TRY IT. All lines from the one with "click(277, 705)" through the last line of the data below should be copied exactly; please add nothing.

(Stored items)

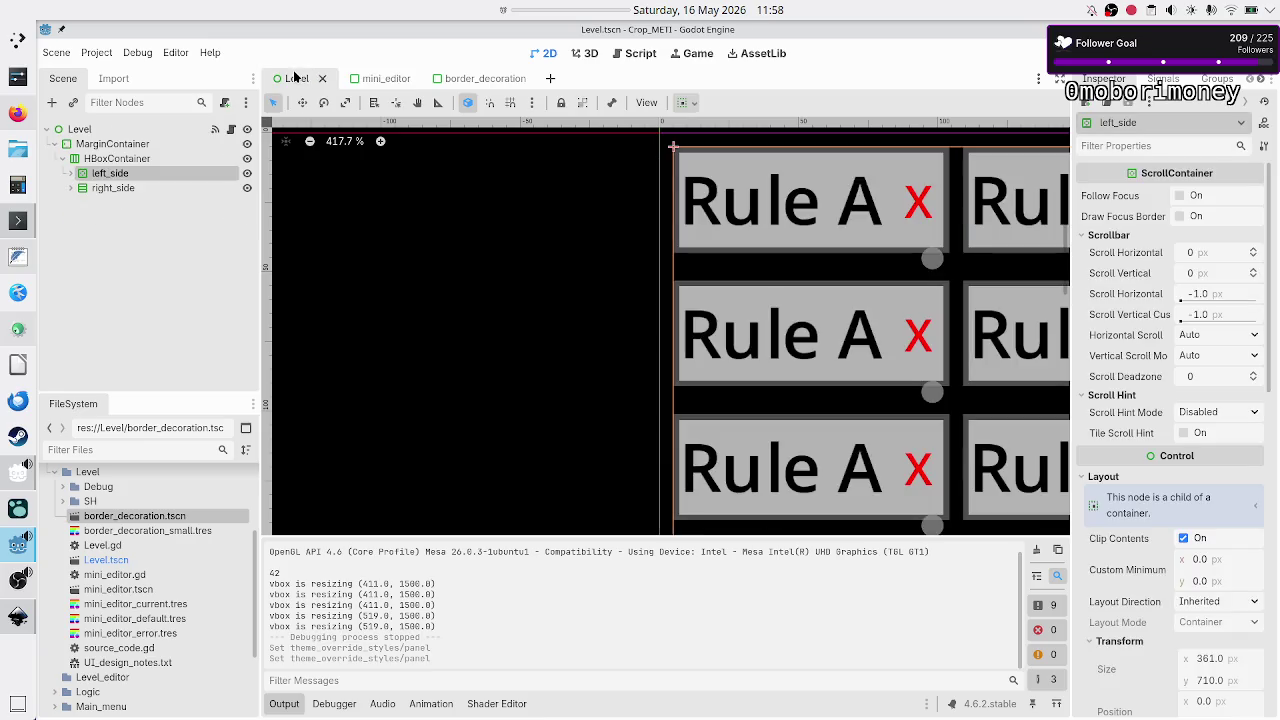
click(372, 79)
click(105, 130)
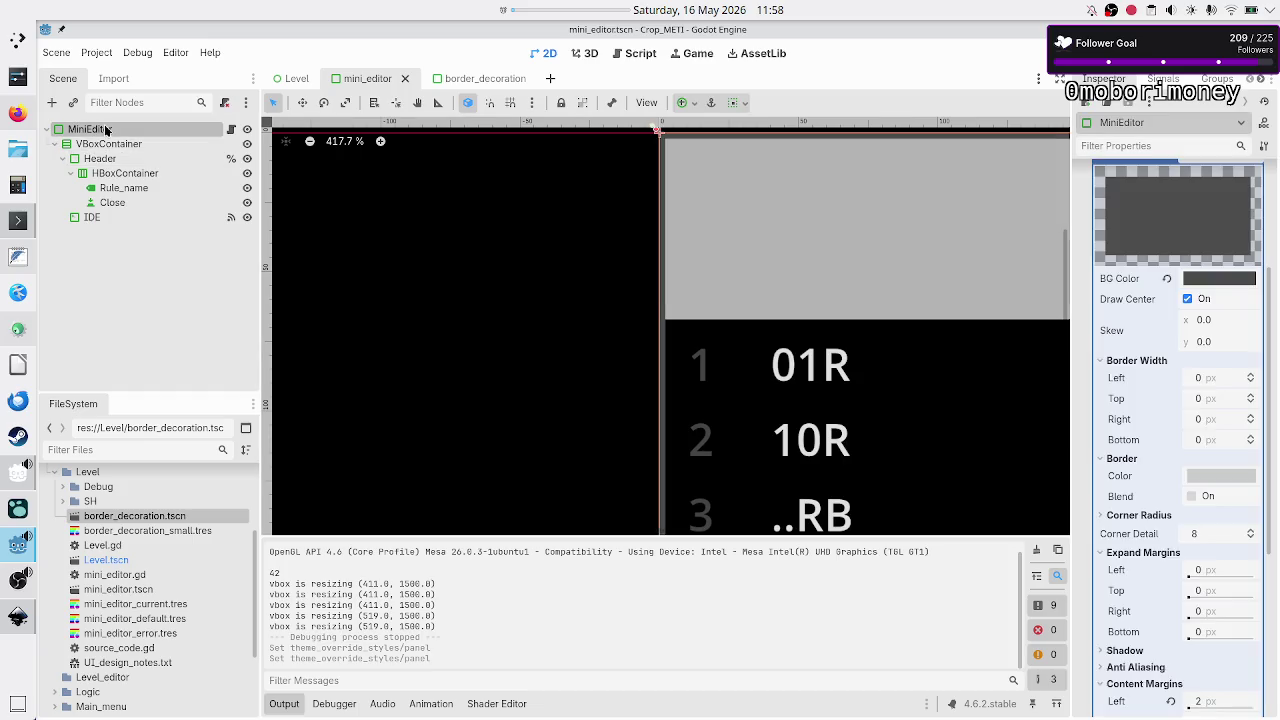
click(277, 705)
- Scroll through MiniEditor's panel style: 0 px border widths and a 2 px left content margin
scroll(604, 430, down, 3)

ANSWER BELOW.
click(277, 705)
- Scroll through MiniEditor's panel style: 0 px border widths and a 2 px left content margin
scroll(604, 430, down, 3)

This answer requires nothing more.